The function is slow, one of the problems is that it returns many redundant subsets, which are not needed and are filtered out after that. How can the performance be improved?

Larger Testcases:

``````mx = [1, 16, 32, 256, 512, 8192]
cx = [2, 2, 4, 4, 4, 8, 8, 8, 8, 16, 16, 16, 16, 32, 32, 32, 32, 32, 64, 64, 64, 64, 64, 64, 64, 128, 128, 128, 128, 128, 128, 128, 128, 256, 256, 256, 256, 256, 256, 256, 512, 512, 512, 512, 512, 512, 512, 1024, 1024, 1024, 1024, 1024, 1024, 1024, 1024, 2048, 2048, 2048, 2048, 2048, 2048, 2048, 2048, 4096, 4096, 4096, 4096, 4096, 4096, 4096, 4096]

Testcase 2:
mx = [1, 8, 16, 32, 256, 512, 2048, 4096, 65536, 131072, 262144, 524288]
cx = [2, 2, 4, 4, 4, 8, 8, 8, 16, 16, 16, 16, 32, 32, 32, 32, 32, 64, 64, 64, 64, 64, 64, 64, 128, 128, 128, 128, 128, 128, 128, 128, 256, 256, 256, 256, 256, 256, 256, 256, 512, 512, 512, 512, 512, 512, 512, 512, 512, 1024, 1024, 1024, 1024, 1024, 1024, 1024, 1024, 1024, 1024, 1024, 2048, 2048, 2048, 2048, 2048, 2048, 2048, 2048, 2048, 2048, 4096, 4096, 4096, 4096, 4096, 4096, 4096, 4096, 4096, 4096, 8192, 8192, 8192, 8192, 8192, 8192, 8192, 8192, 8192, 8192, 8192, 16384, 16384, 16384, 16384, 16384, 16384, 16384, 16384, 16384, 16384, 16384, 32768, 32768, 32768, 32768, 32768, 32768, 32768, 32768, 32768, 32768, 32768, 65536, 65536, 65536, 65536, 65536, 65536, 65536, 65536, 65536, 65536, 131072, 131072, 131072, 131072, 131072, 131072, 131072, 131072, 131072, 131072, 262144, 262144, 262144, 262144, 262144, 262144, 262144, 262144, 262144, 262144]
``````

If even larger are needed i will add it.

Solution

1. You wrote about subsets.
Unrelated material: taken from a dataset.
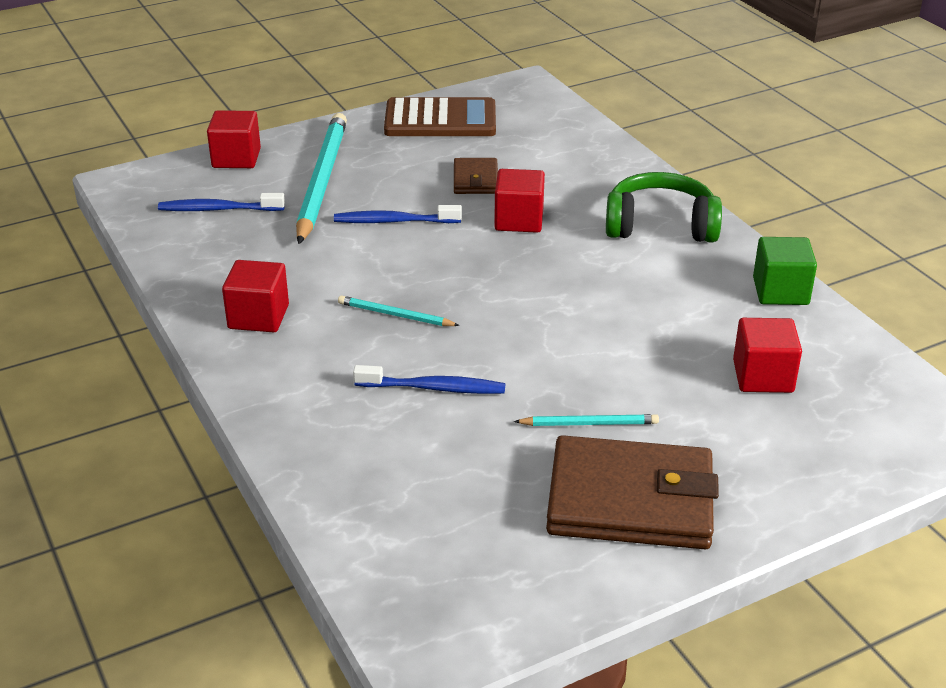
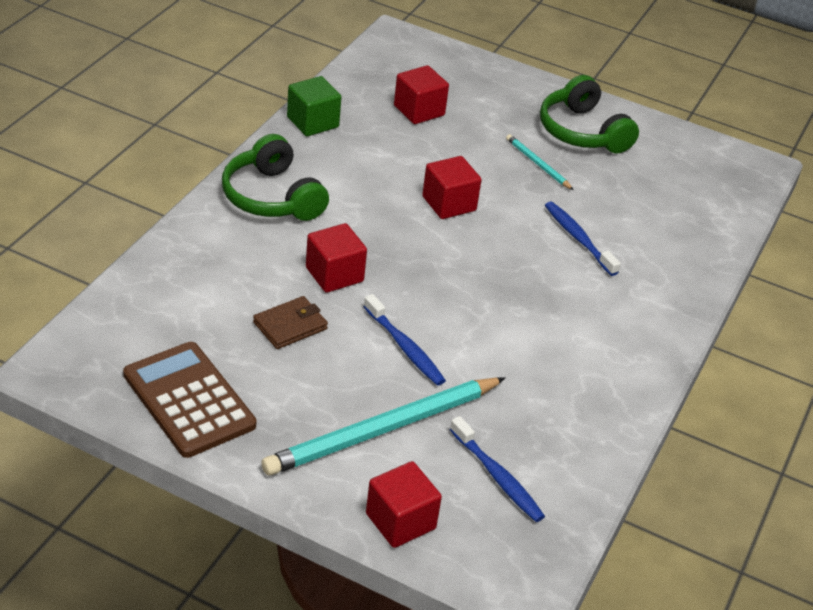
camera: 130 degrees left, 5 degrees up
(258, 317) = (604, 361): red cube -> red cube (449, 204)
(395, 315) = (525, 289): turquoise pencil -> none
(630, 500) = (582, 132): brown wallet -> green headphones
The wanted number should be probably
`print ("this is what we want", len(set([tuple(sorted(x)) for x in results])))`
2. What’s about subset with 0 changes ‘set(mx)’?
3. Number of subsets can be very large. Do you really need all subsets or only need number of subsets?
4. With first three points the problem could be reduce to known one: How many ways you can make change for amount `sum(mx)` with `mx + cx` coins?